Kripto cüzdan sahipleri için yasa tasarısında vergi yok! Taslak metinde kamu yönetimine dolaylı yoldan gelir sağlayacak iki kalem yer alıyor. Tübitak ve SPK’ya yüzde birerden toplam yüzde ikilik ödeme. Bu ödemeyi Türkiye’de kripto para alım-satımı hizmeti sunan şirketler yapacak.
Tasarıda kripto para alım-satımı yapanlara yönelik olumlu bir yükümlülük de var. O da alım-satım işlerine aracılık yapanların kendilerine ait kripto paralarla müşterilerine ait olanların ayırt etme zorunluluğu. Buradan cüzdan sahiplerinin sıcak cüzdanları için bir saklama hizmeti müessesesi devreye gireceği anlaşılıyor. Tıpkı BIST borsasında olduğu gibi. Şimdiki yapının klasik borsa-hisse senedi sürecindeki karşılığı bir aracı kurum vasıtasıyla hisse senedi satın alındığında, bu hisse senetlerinin aracı kurumun kasasında saklanması gibi bir şey olurdu.

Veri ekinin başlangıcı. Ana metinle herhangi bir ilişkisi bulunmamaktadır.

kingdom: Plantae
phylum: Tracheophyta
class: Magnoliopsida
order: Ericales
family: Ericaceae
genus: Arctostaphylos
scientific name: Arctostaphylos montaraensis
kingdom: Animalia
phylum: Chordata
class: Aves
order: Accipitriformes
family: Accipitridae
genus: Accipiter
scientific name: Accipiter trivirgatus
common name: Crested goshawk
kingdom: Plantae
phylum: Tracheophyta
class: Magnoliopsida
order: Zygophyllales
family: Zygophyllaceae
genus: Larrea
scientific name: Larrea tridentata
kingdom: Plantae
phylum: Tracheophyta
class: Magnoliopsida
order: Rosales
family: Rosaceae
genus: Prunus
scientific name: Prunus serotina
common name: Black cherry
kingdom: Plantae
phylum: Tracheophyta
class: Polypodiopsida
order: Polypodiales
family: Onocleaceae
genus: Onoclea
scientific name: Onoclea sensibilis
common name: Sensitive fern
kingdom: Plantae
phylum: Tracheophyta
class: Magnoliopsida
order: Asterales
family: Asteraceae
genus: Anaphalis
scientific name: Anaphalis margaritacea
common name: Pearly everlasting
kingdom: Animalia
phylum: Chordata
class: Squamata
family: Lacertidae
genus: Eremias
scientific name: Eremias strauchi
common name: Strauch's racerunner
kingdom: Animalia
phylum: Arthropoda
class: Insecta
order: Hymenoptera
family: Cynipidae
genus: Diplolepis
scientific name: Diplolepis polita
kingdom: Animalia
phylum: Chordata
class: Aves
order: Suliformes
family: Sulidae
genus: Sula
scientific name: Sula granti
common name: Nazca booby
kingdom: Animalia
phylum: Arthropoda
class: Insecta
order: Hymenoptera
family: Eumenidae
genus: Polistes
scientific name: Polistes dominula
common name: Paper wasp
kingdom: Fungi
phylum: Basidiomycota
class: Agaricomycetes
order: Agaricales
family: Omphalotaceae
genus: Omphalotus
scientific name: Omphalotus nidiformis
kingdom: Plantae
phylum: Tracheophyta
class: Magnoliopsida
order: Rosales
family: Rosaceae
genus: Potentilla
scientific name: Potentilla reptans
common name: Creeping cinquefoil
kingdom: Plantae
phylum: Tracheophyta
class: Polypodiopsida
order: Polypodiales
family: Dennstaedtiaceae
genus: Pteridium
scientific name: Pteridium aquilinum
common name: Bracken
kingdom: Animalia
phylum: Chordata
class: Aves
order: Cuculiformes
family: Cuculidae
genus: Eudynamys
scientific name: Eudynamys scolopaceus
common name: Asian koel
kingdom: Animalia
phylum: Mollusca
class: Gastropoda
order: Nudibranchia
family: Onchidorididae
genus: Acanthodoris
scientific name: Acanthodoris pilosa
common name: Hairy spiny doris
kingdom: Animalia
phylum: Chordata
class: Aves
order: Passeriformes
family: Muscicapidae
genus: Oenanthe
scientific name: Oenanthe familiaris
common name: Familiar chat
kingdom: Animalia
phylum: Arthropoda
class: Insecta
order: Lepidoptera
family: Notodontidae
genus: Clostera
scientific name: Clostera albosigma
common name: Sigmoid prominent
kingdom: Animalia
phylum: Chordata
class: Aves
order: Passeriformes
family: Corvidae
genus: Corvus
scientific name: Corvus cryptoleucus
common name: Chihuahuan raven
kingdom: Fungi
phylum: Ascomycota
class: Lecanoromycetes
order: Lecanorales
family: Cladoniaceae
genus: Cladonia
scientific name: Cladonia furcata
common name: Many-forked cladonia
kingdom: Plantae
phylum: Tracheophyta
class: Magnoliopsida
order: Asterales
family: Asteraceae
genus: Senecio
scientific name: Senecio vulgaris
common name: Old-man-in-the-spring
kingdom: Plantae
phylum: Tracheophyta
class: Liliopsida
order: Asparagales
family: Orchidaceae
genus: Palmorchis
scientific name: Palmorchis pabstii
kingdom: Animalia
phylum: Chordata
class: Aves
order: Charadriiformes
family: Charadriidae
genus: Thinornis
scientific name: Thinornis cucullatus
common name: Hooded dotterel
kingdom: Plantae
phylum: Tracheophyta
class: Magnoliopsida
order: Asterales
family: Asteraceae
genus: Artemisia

Hatta daha da ötesi aracı kurum kendisi bir miktar hisse senedi satın alıp bir sermaye havuzu oluşturur ve müşterilerinin alım satım işlerini bu havuz üzerinden yapardı. Dara geldiğinde de havuzdaki hisse senetlerini nakde çevirip sırra kadem basardı. Saklama hizmeti sayesinde bal tutanın (kripto borsa şirketleri) kovanı alıp kaçması engellenmiş olacaktır.
Öte yandan ABD’de de kripto paralarla ilgili (birbirine zıt) iki önemli gelişme yaşanmakta. Birincisi Bitcoin tabanlı borsa yatırım fonlarına (ETF) izin veren uygulamanın yürürlükten kaldırılmasını öngören bir yasanın ABD meclisinden geçip başkanın onayına gönderilmesi. İkincisi ise Ethereum tabanlı ETF’lere de izin verilmiş olması. Biden daha önce öyle bir yasa önüne gelirse veto edeceğini açıklamıştı. Yasanın meclisin gündemine getirilmesi ve geçmesi klasik bankacılık sektörünün bir lobi zaferi olarak da değerlendiriliyor. Çünkü Şubat ayında verilen ETF izni bu bankaların da bu tür fonlar kurmasına izin vermiyordu. O nedenle bu kurumlar altı ayda 20 milyar dolarlık bir hacme kavuşan Bitcoin ETF dünyasını elleri kolları bağlı olarak izlemekle kalıyor. Onlara da sürece çomak sokmaya çalışmak kalıyor demek ki!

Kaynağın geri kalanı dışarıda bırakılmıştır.